Data items:
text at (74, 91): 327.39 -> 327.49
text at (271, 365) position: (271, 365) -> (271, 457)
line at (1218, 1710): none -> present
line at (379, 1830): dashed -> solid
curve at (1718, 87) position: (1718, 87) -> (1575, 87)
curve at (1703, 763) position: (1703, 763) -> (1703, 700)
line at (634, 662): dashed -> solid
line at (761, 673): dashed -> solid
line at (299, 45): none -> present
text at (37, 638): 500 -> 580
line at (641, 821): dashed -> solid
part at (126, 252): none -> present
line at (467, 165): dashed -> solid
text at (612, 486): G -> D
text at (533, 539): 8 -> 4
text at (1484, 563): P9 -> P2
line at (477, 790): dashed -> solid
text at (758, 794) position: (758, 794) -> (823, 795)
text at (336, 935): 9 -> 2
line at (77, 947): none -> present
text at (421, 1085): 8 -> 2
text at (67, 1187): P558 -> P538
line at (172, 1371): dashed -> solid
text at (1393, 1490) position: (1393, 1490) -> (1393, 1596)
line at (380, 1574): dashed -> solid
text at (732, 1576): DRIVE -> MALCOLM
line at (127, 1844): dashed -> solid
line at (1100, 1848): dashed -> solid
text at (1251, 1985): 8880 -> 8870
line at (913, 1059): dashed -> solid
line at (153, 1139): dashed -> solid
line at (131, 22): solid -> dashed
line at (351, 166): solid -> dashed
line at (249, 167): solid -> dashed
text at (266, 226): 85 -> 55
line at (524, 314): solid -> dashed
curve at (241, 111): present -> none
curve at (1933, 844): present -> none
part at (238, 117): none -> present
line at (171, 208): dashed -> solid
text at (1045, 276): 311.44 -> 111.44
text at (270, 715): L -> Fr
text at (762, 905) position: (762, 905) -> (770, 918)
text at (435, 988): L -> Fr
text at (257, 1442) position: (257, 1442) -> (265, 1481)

What is expected -
Copy every row above word for word, keeping the same order.

Solution below -
text at (74, 91): 327.39 -> 327.49
text at (271, 365) position: (271, 365) -> (271, 457)
line at (1218, 1710): none -> present
line at (379, 1830): dashed -> solid
curve at (1718, 87) position: (1718, 87) -> (1575, 87)
curve at (1703, 763) position: (1703, 763) -> (1703, 700)
line at (634, 662): dashed -> solid
line at (761, 673): dashed -> solid
line at (299, 45): none -> present
text at (37, 638): 500 -> 580
line at (641, 821): dashed -> solid
part at (126, 252): none -> present
line at (467, 165): dashed -> solid
text at (612, 486): G -> D
text at (533, 539): 8 -> 4
text at (1484, 563): P9 -> P2
line at (477, 790): dashed -> solid
text at (758, 794) position: (758, 794) -> (823, 795)
text at (336, 935): 9 -> 2
line at (77, 947): none -> present
text at (421, 1085): 8 -> 2
text at (67, 1187): P558 -> P538
line at (172, 1371): dashed -> solid
text at (1393, 1490) position: (1393, 1490) -> (1393, 1596)
line at (380, 1574): dashed -> solid
text at (732, 1576): DRIVE -> MALCOLM
line at (127, 1844): dashed -> solid
line at (1100, 1848): dashed -> solid
text at (1251, 1985): 8880 -> 8870
line at (913, 1059): dashed -> solid
line at (153, 1139): dashed -> solid
line at (131, 22): solid -> dashed
line at (351, 166): solid -> dashed
line at (249, 167): solid -> dashed
text at (266, 226): 85 -> 55
line at (524, 314): solid -> dashed
curve at (241, 111): present -> none
curve at (1933, 844): present -> none
part at (238, 117): none -> present
line at (171, 208): dashed -> solid
text at (1045, 276): 311.44 -> 111.44
text at (270, 715): L -> Fr
text at (762, 905) position: (762, 905) -> (770, 918)
text at (435, 988): L -> Fr
text at (257, 1442) position: (257, 1442) -> (265, 1481)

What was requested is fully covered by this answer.